C’est l’un des secteurs dans lesquels les Français résistent le mieux à la concurrence internationale, notamment asiatique. Après son cuisant revers en 2007 face à DP World pour la concession du port de Dakar, Bolloré a pris pied à Pointe-Noire (Congo) en 2008, au Togo et au Bénin en 2009. Déjà bien implanté en Afrique francophone, le groupe se positionne sur la corne du continent pour profiter de la forte croissance des flux commerciaux entre l’Afrique et l’Asie.
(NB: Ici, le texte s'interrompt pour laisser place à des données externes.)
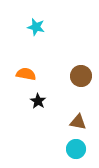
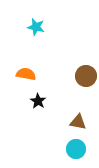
brown circle: moved 5 px right
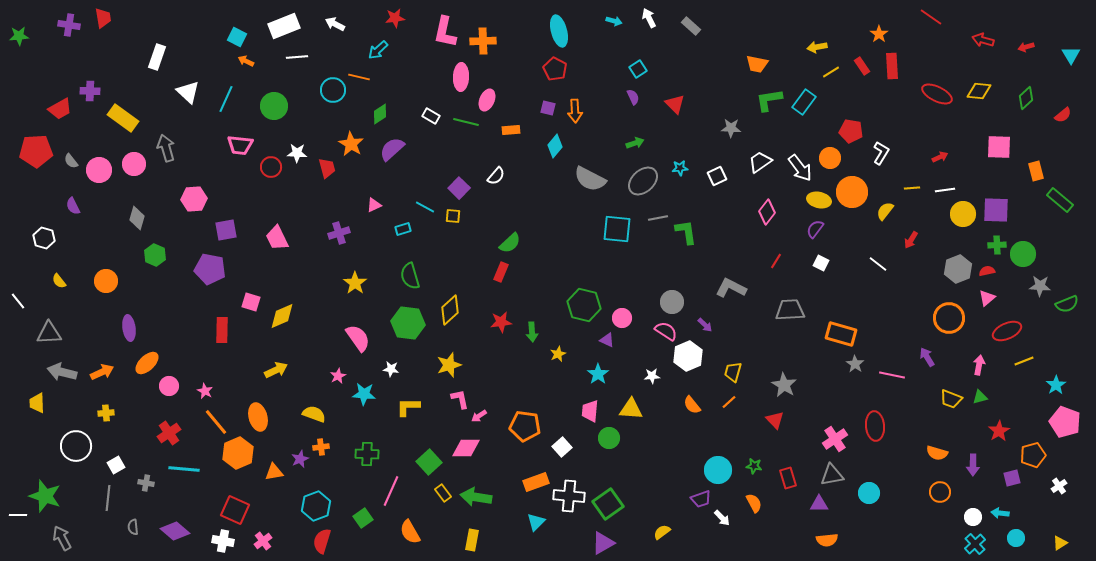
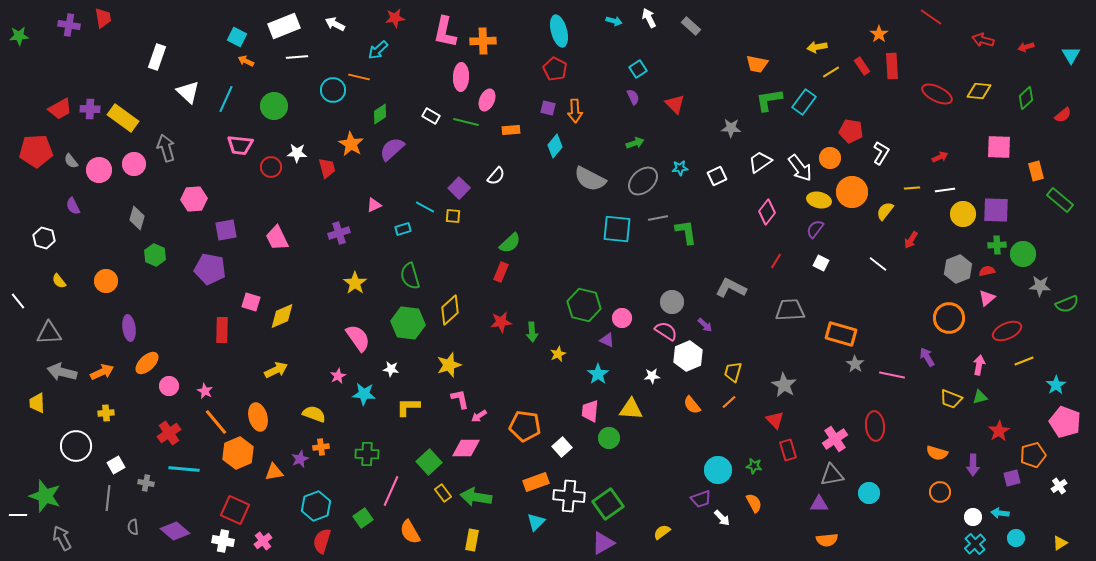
purple cross at (90, 91): moved 18 px down
red rectangle at (788, 478): moved 28 px up
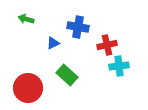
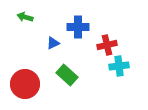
green arrow: moved 1 px left, 2 px up
blue cross: rotated 10 degrees counterclockwise
red circle: moved 3 px left, 4 px up
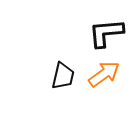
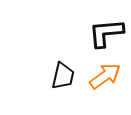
orange arrow: moved 1 px right, 2 px down
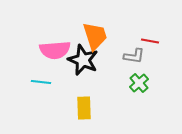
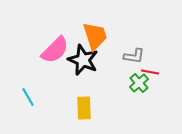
red line: moved 31 px down
pink semicircle: rotated 40 degrees counterclockwise
cyan line: moved 13 px left, 15 px down; rotated 54 degrees clockwise
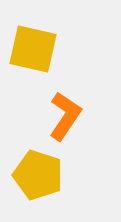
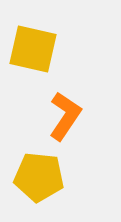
yellow pentagon: moved 1 px right, 2 px down; rotated 12 degrees counterclockwise
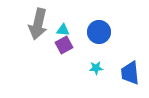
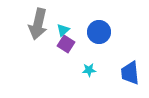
cyan triangle: rotated 48 degrees counterclockwise
purple square: moved 2 px right, 1 px up; rotated 30 degrees counterclockwise
cyan star: moved 7 px left, 2 px down
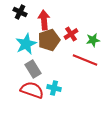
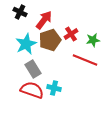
red arrow: rotated 42 degrees clockwise
brown pentagon: moved 1 px right
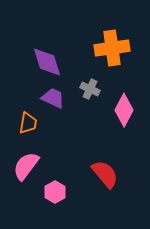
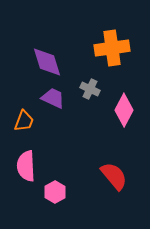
orange trapezoid: moved 4 px left, 2 px up; rotated 10 degrees clockwise
pink semicircle: rotated 40 degrees counterclockwise
red semicircle: moved 9 px right, 2 px down
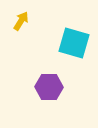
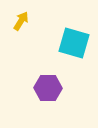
purple hexagon: moved 1 px left, 1 px down
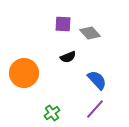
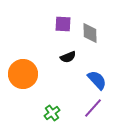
gray diamond: rotated 40 degrees clockwise
orange circle: moved 1 px left, 1 px down
purple line: moved 2 px left, 1 px up
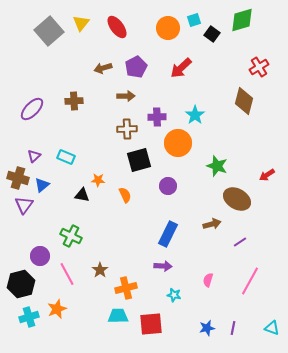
Bolloré Logistic serait prêt à investir 500 millions d’euros dans le port de Berbera, dans le nord de la Somalie, pour ouvrir un nouveau corridor d’approvisionnement pour l’Éthiopie. Autre acteur incontournable : CMA CGM. En phase de redressement, le numéro trois mondial mise sur l’Afrique et sa filiale Delmas pour renouer avec une forte croissance. CMA CGM doit construire pour 2013 un port en eau profonde sur l’île de São Tomé pour 438 millions d’euros.

Grande distribution

Impossible de recenser le nombre exact de Leader Price, de Géant ou de Monoprix (groupe Casino), de Jumbo (Auchan), de Champion (Carrefour), etc., qui ont essaimé sur le continent, même si la grande distribution y est encore balbutiante. Seule certitude : leur développement s’y fait toujours avec l’appui d’un partenaire local, à l’instar de Casino qui recourt au système de la franchise. Ce dernier compte 13 hyper et supermarchés en Afrique subsaharienne, où il s’est allié aux groupes Mercure et Coubèche (Djibouti). En Tunisie, les 71 Monoprix ont été installés en partenariat avec Mabrouk. Mais tout n’est pas un long fleuve tranquille. Auchan a quitté le Maroc en 2007, après sept années de joint-venture avec l’ONA, en raison de divergences stratégiques. Pour Carrefour, présent en Tunisie et en Égypte mais qui a échoué en Afrique du Sud et en Algérie, l’arrivée au Maroc a payé : deux hypermarchés Label’Vie ont ouvert depuis février 2009. Si la concurrence est plutôt éclatée et locale, les distributeurs sud-africains (Woolworth, ShopRite, Spar ou Pick’n Pay) ont des visées continentales et se révéleront de sérieux compétiteurs à l’avenir.